◆ **Passage to read**
Fussy Fussy

Fussy Fussy

I realised that I don’t often mention the dyspraxic element of Jasmine’s learning difference as often as the dyslexic. This past few months, her fussiness with food has been driving me absolutely crazy that I thought it a good time to talk about it.

To say Jasmine is fussy with food is the biggest understatement. She is UBER fussy. But it’s not just the usual fussiness about not wanting to eat fruit or vegetables or demonstrating a preference for sweet vs savoury. It’s actually fussiness about the subtle tastes and textures of certain foods. For example, she hates things that are mashed because she cannot bear the sensation on her tongue and she can detect the slightest changes in taste in any food.

For the last few months we have had battles about a particular Cabonara pasta sauce she has eaten for years. One day she just refused to eat it claiming that it tasted different. I argued, insisted, showed her the packet that was exactly the same as it had always looked, but she stood her ground. Out of interest, I found a picture online of the ingredients of the “old” packet and compared it to the ones we had in the cupboard. She was actually right – all the ingredients were the same apart from the inclusion of onion powder in the “new” recipe. How she could discern the subtle taste / texture difference is totally beyond me, but she could.

Jasmine has been very sensitive to many things since she was a baby: the sound of a lawn mower or hoover would cause her to freak out for instance and to this day, she cannot bear certain fabric textures against her skin. She  also has a host of irrational fears, the worst and most disabling is her fear of dogs. She has panic attacks, heart palpitations, sweaty hands – all the classic “fight or flight” tendencies when she sees dogs which makes life quite tough (going to the park or just walking down the street can sometimes be a challenge!).

All of these are apparently typical dyspraxic charracteristics (in addition to the motor coordination challenges).

The problem with the fussy eating though is that it can, as with all things, be manipulated by the somewhat smart child and Jasmine definitely does try it on. Over time however, I have come to understand her sensitivities and know when she is being manipulative or indeed, when she really can’t bear to eat something. I have learned to be accommodating but also to stand my ground.

She is very fussy and it drives me absolutely mad, but I take comfort that with this sensitivity and fussiness comes a love for the unexpected – she loves and will try lots of different types of fruit (grapefruit anyone?) and will happily eat the oddest things that I would expect her to hate – sushi, celery, mince pies, feta cheese, olives, clams ….

So whilst her diet can be odd and perhaps a bit random, it is certainly balanced. I take comfort in that.

The power of Affirming words

The power of Affirming words

The dyslexic child is so used to finding things difficult at school that there is a tendency to avoid things that could be challenging, find the easy option, guess or indeed avoid trying altogether. In the case of the latter, this is often accompanied with the words ” I can’t do it”, ” it’s too hard” or ” I’m terrible at comprehension”.

◆ **Stored data**

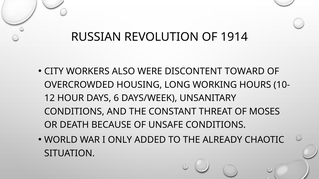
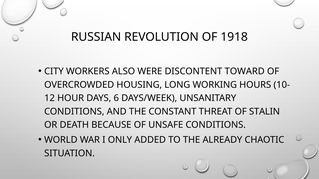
1914: 1914 -> 1918
MOSES: MOSES -> STALIN
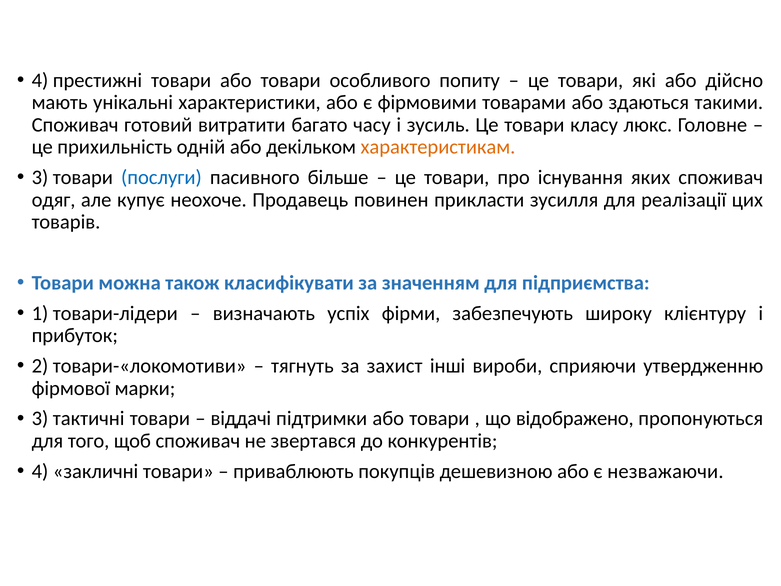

◆ **Exercise goal**
Answer these questions from the fussy-eating post:
(a) Which ingredient appeared only in the "new" recipe of the pasta sauce?
(b) What is named as Jasmine's worst and most disabling fear?
(c) Which two sounds would cause her to freak out when she was a baby?
The listing above is material separate from the fussy-eating post.

◆ **Reply to the exercise**
(a) Onion powder.
(b) Her fear of dogs.
(c) The sound of a lawn mower or a hoover.